Thank you, Chair.
My questions will focus on the risk of another catastrophic war in the Asia-Pacific resulting from a possible PRC invasion of Taiwan, and Canada's response.
On January 12, 1950, U.S. Secretary of State Dean Acheson gave a speech at the National Press Club in Washington in which he defined the U.S. defence perimeter in the Pacific. His defence perimeter excluded Korea. Six months later, Communists invaded South Korea, leading to the loss of 40,000 American lives, as well as the lives of many Canadians and others. The Communists invaded South Korea because they calculated that nobody would come to its defence.¸
Tragically, President Biden repeated this mistake. In December of last year, he promised heavy sanctions, but also explicitly ruled out an American military response to a further invasion of Ukraine, and so Russia invaded Ukraine two months later. When hostile countries are making decisions about acts of aggression, they generally make amoral but rational calculations about whether the costs will outweigh the benefits. The lesson of history is that making commitments to stand with democracies against aggression is the most pro-peace path available, because it deters aggression. Committing to defending allies from attack is a way of communicating in advance that the cost of invasion will be high, thus deterring invasion.
This leads me to the conclusion that western nations should be clear in their commitment to stand with Taiwan and that a clear commitment would deter war. A Chinese invasion of Taiwan would not be the result of a perceived provocation, because China's leaders are highly rational. A Chinese invasion of Taiwan would only occur if Taiwan's leaders were convinced, as Putin was in February, that the nation being invaded would not be protected.

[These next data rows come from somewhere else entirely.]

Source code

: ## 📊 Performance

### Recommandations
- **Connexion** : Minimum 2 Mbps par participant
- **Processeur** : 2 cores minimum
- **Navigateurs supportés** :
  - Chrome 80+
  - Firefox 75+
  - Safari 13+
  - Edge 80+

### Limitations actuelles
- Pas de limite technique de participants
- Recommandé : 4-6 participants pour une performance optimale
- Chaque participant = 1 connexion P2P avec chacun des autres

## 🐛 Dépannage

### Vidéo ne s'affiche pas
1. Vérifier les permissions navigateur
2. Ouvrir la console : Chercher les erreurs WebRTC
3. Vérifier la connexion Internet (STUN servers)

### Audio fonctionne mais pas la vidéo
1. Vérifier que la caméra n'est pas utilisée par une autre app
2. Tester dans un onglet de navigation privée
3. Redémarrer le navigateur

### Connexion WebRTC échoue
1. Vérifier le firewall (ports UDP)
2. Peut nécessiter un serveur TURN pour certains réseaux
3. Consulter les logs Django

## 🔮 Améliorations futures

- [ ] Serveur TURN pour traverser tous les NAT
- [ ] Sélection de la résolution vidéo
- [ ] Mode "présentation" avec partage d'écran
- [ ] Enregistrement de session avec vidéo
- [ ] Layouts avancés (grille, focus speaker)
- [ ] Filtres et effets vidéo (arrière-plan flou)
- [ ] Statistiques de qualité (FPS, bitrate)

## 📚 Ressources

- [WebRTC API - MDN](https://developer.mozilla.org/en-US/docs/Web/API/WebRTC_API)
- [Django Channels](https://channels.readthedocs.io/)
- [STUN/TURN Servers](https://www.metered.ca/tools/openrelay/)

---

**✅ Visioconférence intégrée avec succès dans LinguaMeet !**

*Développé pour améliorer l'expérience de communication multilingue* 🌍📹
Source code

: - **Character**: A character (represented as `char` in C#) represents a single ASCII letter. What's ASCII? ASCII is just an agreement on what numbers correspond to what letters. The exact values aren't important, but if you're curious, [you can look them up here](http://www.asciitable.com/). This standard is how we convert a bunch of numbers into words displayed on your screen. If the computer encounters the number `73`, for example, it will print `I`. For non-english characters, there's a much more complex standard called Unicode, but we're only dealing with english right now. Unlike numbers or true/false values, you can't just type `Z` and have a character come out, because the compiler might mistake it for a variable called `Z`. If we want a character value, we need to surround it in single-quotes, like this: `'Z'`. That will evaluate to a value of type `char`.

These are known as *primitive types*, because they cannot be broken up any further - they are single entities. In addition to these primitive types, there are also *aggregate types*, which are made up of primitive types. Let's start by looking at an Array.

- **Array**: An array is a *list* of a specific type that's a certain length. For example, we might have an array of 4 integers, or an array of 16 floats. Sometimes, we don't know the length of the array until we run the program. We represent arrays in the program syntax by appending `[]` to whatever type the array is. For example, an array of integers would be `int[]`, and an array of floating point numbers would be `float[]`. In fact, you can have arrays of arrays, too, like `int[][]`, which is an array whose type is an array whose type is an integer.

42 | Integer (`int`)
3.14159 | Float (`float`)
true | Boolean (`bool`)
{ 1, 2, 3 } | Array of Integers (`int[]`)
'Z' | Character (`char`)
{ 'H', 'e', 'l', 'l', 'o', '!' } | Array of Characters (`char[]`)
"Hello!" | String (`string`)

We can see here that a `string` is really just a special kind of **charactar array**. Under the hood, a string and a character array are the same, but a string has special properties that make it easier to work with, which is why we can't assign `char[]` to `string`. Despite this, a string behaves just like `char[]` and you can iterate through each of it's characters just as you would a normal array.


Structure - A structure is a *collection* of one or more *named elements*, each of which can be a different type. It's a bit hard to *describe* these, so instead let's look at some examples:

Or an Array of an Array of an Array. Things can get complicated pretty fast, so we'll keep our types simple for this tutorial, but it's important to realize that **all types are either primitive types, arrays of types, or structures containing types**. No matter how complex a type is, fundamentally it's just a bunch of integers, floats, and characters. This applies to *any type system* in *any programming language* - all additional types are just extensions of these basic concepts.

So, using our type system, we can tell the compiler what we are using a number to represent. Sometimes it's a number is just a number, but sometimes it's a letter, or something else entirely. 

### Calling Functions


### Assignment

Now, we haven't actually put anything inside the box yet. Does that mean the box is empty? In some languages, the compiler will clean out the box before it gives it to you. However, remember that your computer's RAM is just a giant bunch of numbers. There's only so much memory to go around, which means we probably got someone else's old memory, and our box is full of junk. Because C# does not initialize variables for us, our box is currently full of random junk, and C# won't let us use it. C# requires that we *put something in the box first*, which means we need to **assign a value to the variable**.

With that in mind, I submitted a written question to the Canadian government simply asking this: Has the government made any plans related to how it will respond to a Chinese invasion of Taiwan? If so, what are the plans?
In responding to this question, the government noted its concern about potential escalation and its desire to engage in terms of trade and technology, but the government provided no information whatsoever about its plans for responding to an invasion.
Mr. Miller, I want to ask you this: What can Canada do to avoid the failure of deterrence that we have seen in the current Ukrainian war, and in the Korean War, as I spoke about, and what should Canada's plan be for responding to an invasion of Taiwan?